Source  Philippe Renouard  Imprimeurs parisiens, libraires, fondeurs de caractères et correcteurs

Selon Jean de la Caille dans son Histoire de l'Imprimerie de 1689, Jean de la Roche imprima pour Emond le Fèvre Libraire  plusieurs traités de Gasparis Lax en latin en 1512 et 1514, et pour Jean Petit et Michel Le Noir les Fleurs et manières des temps passez et des faitz merveilleux de Dieu, tant en l'Ancien Testament qu'au Nouveau, in folio 1513. Le Catalogue chronologique des Libraires[...]de Paris,  Paris, 1789 le mentionne pour 1512 sous le titre de Libraire et Imprimeur avec sept autres libraires, dont Galliot du Pré, Geoffroy Tory. Philippe Renouard distingue Jean de la Roche de son fils Jean II, libraire, sans-doute celui dont il est dit que "Jean de La Roche, libraire, emploie Pierre Le Fèvre en 1544 pour « entretenir de lettres ses deux presses, besognant en sa maison toutes et quantes fois qu’il lui plaira », et que l'imprimeur Louis Tarroreau épousa la pupille en 1543." (Site Garramond).

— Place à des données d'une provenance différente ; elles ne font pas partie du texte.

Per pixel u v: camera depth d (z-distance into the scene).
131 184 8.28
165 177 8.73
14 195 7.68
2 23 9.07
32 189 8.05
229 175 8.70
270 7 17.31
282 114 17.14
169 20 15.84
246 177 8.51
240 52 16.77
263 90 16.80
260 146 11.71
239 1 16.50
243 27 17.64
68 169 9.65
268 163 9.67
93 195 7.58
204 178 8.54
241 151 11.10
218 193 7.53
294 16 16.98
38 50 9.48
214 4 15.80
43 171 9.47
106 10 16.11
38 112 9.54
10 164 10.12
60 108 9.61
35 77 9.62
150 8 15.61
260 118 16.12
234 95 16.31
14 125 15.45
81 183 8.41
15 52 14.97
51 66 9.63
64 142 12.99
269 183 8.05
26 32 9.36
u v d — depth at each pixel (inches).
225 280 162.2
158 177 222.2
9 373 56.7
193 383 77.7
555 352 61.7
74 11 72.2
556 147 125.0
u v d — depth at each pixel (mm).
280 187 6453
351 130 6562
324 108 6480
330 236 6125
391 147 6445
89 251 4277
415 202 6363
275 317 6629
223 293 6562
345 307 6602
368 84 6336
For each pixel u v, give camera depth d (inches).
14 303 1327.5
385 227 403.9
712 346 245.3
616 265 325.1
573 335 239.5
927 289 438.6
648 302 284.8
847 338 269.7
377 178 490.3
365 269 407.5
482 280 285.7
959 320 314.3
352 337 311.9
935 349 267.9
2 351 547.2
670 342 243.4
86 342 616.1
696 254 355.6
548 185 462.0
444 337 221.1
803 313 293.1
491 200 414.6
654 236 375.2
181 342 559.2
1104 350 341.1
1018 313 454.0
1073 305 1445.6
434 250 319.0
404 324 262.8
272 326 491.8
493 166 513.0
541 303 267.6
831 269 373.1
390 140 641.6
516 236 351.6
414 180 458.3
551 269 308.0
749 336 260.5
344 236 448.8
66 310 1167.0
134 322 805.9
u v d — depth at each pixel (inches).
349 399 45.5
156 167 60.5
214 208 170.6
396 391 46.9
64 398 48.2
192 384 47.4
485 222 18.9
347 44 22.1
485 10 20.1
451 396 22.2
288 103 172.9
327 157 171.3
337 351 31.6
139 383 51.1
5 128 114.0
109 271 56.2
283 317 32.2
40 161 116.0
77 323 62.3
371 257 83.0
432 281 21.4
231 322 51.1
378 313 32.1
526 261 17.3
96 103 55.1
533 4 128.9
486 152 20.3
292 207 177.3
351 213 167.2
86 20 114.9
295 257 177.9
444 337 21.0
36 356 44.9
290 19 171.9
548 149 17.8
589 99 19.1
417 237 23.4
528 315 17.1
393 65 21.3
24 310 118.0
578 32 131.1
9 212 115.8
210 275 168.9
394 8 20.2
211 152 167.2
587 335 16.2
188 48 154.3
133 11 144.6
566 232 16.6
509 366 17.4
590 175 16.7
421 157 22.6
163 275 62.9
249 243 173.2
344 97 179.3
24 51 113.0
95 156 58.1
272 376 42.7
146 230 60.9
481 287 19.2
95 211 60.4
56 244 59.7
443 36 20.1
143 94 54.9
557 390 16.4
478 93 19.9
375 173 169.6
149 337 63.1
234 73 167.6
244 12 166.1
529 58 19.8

Car Jean I exerça de 1512 à 1524, localisé en 1517 à Orléans.

  En 1514, lors de l'édition des grandes Chroniques, il demeurait en la rue Saint-Jacques, et ne possédait pas son matériel propre puisqu'il dut louer un matériel d'imprimerie à Pierre Attaingnant le 7 janvier de cette année là.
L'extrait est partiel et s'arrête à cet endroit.